TASK »
Where does the word "text" appear in the entries below? Copy each line that holds it.

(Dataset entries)
%%

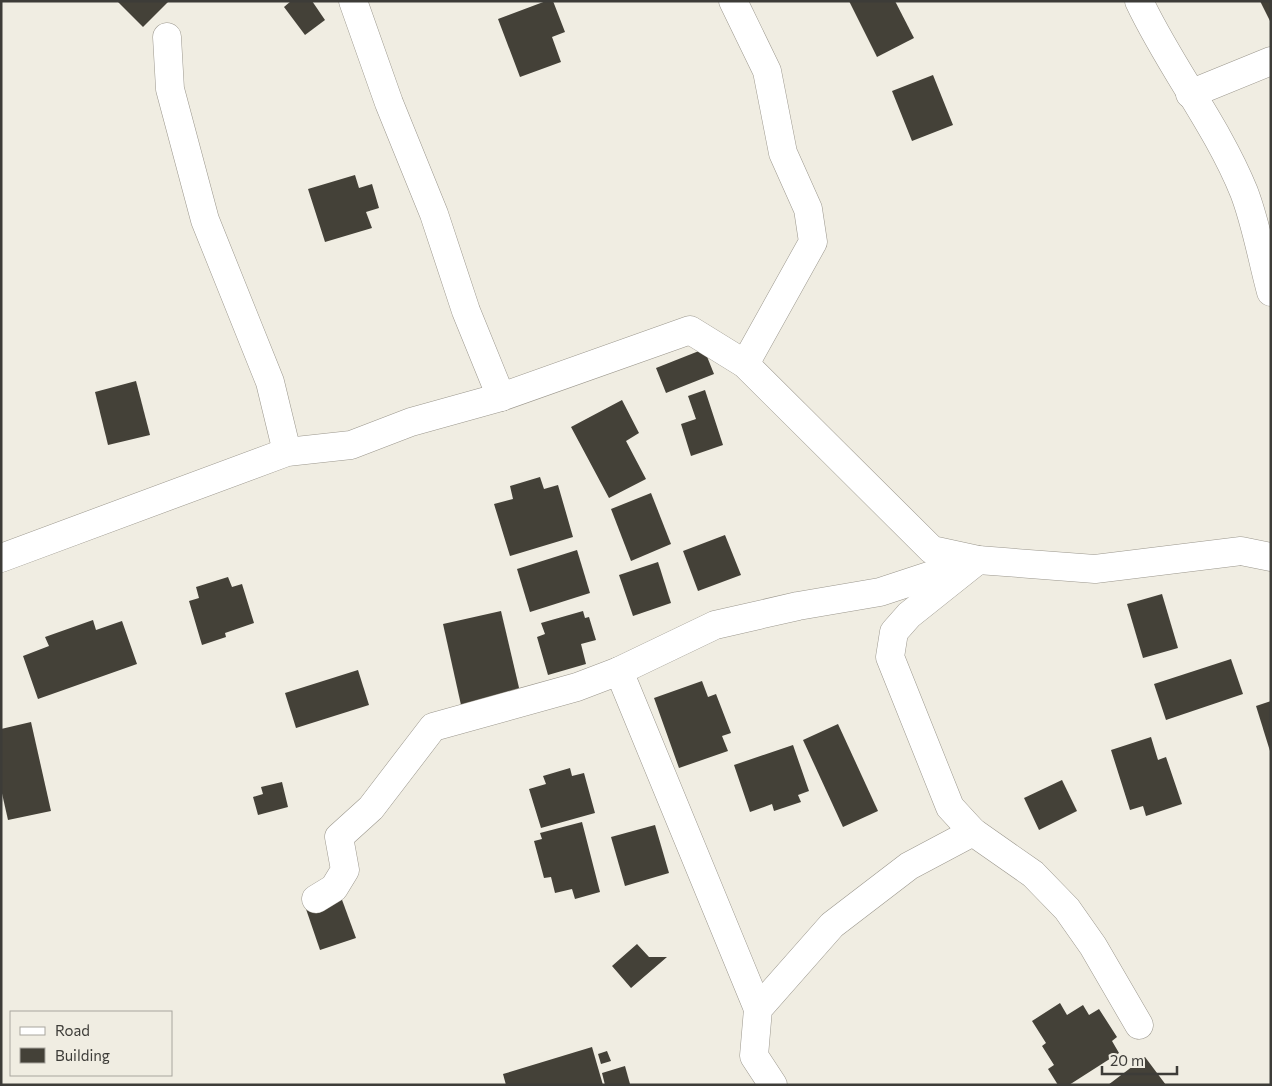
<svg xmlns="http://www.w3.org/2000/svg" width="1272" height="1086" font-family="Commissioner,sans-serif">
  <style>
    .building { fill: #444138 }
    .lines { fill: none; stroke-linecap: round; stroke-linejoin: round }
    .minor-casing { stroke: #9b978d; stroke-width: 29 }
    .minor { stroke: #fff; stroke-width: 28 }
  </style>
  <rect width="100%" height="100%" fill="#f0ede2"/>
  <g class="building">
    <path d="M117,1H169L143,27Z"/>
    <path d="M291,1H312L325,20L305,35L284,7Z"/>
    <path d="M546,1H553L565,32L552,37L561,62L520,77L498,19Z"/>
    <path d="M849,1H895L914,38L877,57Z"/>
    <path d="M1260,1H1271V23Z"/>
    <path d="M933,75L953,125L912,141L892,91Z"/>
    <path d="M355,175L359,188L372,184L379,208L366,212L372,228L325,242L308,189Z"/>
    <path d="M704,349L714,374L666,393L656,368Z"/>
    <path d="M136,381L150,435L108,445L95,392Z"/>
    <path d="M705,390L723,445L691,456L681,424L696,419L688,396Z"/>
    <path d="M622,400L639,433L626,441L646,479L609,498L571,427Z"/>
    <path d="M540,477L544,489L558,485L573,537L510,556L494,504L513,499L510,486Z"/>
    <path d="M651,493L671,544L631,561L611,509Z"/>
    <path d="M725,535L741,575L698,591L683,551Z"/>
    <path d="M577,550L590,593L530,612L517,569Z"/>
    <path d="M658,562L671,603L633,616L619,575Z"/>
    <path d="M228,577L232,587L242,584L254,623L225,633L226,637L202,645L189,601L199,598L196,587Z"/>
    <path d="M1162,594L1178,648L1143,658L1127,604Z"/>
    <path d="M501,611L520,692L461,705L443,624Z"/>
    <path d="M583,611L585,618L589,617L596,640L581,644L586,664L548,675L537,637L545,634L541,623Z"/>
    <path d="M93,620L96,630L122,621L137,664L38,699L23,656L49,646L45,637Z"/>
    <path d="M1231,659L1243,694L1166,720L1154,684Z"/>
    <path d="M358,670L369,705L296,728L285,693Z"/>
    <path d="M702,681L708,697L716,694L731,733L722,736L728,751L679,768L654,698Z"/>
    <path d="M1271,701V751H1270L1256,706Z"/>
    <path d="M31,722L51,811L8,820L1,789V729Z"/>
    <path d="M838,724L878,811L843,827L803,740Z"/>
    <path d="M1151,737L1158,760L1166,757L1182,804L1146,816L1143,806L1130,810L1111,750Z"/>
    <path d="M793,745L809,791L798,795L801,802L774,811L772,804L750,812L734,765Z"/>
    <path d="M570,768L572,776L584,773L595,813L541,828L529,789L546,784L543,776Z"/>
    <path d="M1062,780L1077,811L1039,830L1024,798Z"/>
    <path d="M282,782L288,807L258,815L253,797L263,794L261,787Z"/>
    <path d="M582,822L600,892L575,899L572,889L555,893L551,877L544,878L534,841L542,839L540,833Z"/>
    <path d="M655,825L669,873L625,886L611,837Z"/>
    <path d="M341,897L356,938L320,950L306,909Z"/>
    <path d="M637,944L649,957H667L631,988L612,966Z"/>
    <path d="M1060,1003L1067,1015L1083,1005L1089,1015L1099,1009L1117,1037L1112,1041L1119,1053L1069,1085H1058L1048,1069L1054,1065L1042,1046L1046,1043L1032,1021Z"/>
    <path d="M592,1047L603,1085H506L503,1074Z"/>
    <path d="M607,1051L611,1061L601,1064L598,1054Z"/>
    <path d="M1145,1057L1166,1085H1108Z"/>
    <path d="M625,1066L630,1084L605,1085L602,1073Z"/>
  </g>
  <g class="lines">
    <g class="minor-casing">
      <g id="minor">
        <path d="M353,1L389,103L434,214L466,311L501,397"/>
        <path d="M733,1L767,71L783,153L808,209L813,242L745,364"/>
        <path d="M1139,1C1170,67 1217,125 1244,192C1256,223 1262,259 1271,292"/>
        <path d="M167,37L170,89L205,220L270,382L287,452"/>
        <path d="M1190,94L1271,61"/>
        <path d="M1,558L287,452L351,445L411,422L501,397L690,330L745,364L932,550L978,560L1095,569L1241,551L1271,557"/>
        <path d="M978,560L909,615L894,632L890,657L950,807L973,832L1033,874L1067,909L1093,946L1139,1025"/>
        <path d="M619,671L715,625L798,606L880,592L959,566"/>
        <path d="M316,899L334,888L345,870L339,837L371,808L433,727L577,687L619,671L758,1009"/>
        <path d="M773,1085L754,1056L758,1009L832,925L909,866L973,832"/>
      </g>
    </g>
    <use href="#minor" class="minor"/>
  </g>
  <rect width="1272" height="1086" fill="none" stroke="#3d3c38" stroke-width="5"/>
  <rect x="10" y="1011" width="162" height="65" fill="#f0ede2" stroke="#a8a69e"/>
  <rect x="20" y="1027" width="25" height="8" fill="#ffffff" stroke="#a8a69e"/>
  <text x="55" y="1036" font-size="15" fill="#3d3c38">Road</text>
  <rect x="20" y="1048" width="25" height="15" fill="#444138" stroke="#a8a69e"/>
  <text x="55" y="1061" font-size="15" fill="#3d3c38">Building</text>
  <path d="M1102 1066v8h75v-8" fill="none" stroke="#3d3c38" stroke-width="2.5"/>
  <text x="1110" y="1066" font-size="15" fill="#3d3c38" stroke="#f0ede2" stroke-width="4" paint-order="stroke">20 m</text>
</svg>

%%

RESPONSE TO THIS EXERCISE »
  <text x="55" y="1036" font-size="15" fill="#3d3c38">Road</text>
  <text x="55" y="1061" font-size="15" fill="#3d3c38">Building</text>
  <text x="1110" y="1066" font-size="15" fill="#3d3c38" stroke="#f0ede2" stroke-width="4" paint-order="stroke">20 m</text>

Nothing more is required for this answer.